Here’s a comment from the already mentioned Hakan Unal.

If the phishing attempt also captured the user’s recovery phrase, the attacker could gain access to the wallet across all supported chains, including Bitcoin.


Ledger's hardware wallets don't shine the cid-phrase online, however, as it's stored on a separate chip that operates in an offline environment.

Ledger representatives admitted that a similar mistake could have been made with the Bitcoin address. Here’s the rejoinder.

As we know, the user was phished in the case of the ETH wallet. We can also assume that the user made a mistake when interacting with BTC as well.

Cryptocurrency hacker

Fuzzland employee Tony Ke reminded the importance of verifying transactions before signing them. Still, it is this rule that can save an investor from a possible loss of funds.
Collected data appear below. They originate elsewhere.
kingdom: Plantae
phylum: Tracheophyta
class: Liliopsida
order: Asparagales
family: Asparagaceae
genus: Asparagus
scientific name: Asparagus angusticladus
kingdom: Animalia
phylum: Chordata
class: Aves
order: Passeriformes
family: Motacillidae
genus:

While the use of hardware wallets is crucial in terms of improving security, it is equally important to understand every interaction with the wallet and make informed decisions.

As a reminder, the golden rule for coin security boils down to using a hardware wallet as cold storage. This means that the device should only be used to send and receive coins, but not to interact with smart contracts.

This way, the risks of storing crypto can be significantly reduced and similar situations can be avoided. Still, in this case, the victim was essentially hacked for over two years, but didn’t realise it.


Obviously, it will not be possible to return the crypto and tokens in this case. Therefore, crypto investors should draw conclusions from the situation and take appropriate measures to protect their coins. In this way it will be possible to make the most out of the current bullrun.